UN Continues to Raise Concerns on Private Actors in Healthcare
Today, we release the updated version of the Compendium on Private Actors in Healthcare. The Compendium collects the Concluding Observations of United Nations Human Rights Treaty Bodies on private actors in healthcare. Based on a systematic search of the Universal Human Rights Index, spanning the years from 2006 to 2023. It is tailored to provide insights for researchers, academics, experts, and fellow civil society organizations striving to comprehend the intricacies of the right to health, particularly within the context of comments, concerns, and recommendations by UN treaty bodies regarding the involvement of private actors in healthcare.
The Compendium shows that UN mechanisms are increasingly paying attention to the problem of private actors in healthcare.

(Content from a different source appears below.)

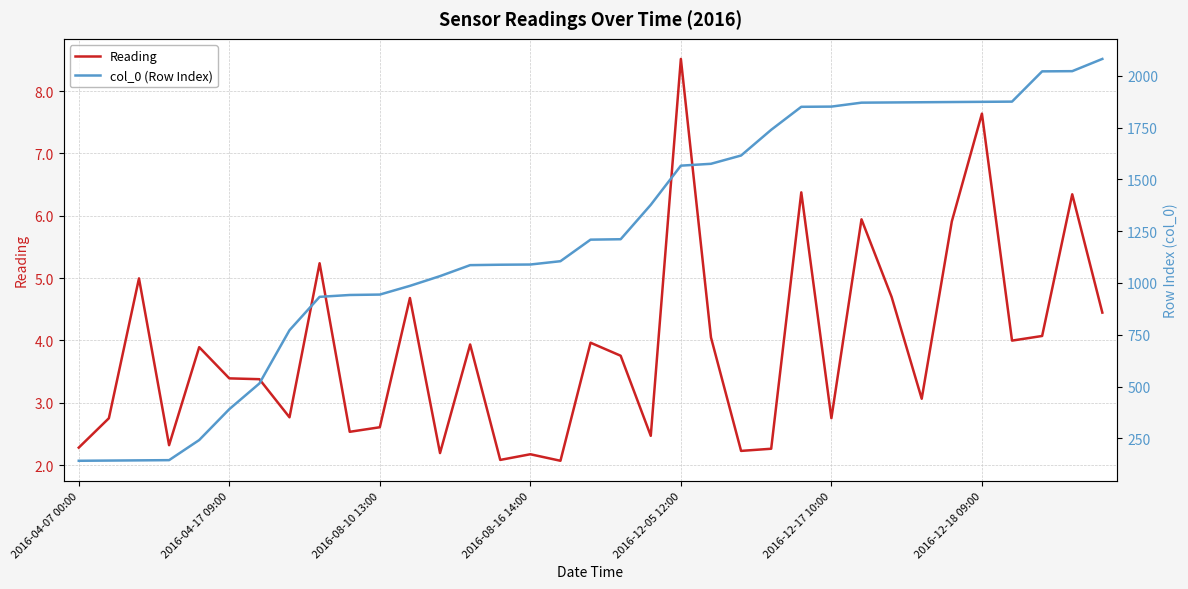

What is the label of the 12th point from the right?

23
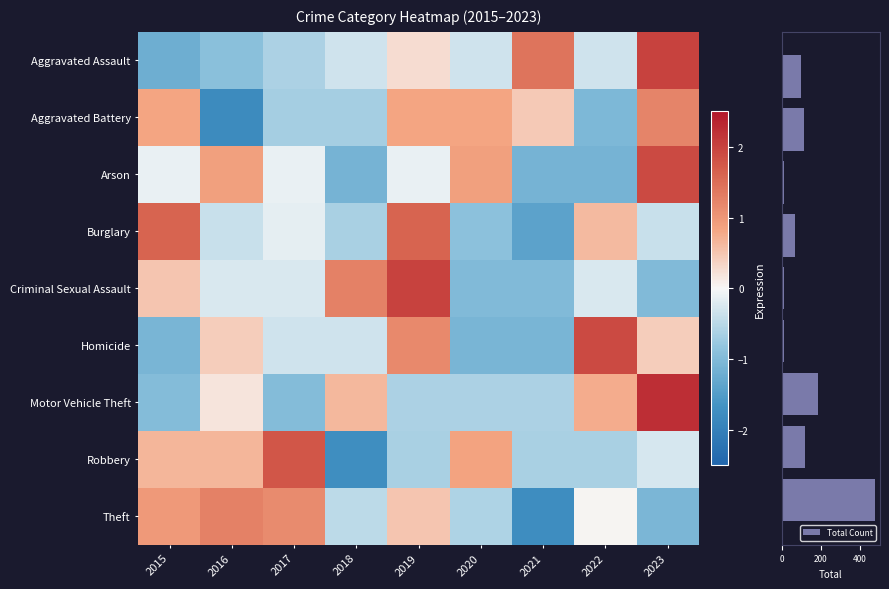

Which series has the widest spread of values?

Total Count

We found 15 new statements in only 1 year, for a total of 55 concluding observations from 6 UN Human Rights Treaty Bodies: the Committee on Economic, Social and Cultural Rights (CESCR), Committee on the Rights of the Child (CRC), Committee on the Rights of Persons with Disabilities (CRPD), Committee on the Elimination of Discrimination Against Women (CEDAW),Committee against Torture (CAT) and the Committee on the Elimination of Racial Discrimination (CERD).
From this practice, several cross-cutting normative elements emerge:
- States must assess the impact of any healthcare privatisation and ensure that it does not impede the realisation of the right to health.
- States must monitor and regulate private healthcare providers.
- Public-private partnerships are questionable in the light of the obligations to use resources effectively.
- States must ensure that private health insurance does not impinge on access to healthcare.
- States must address disparities between public and private healthcare systems, improving the quality of public healthcare services.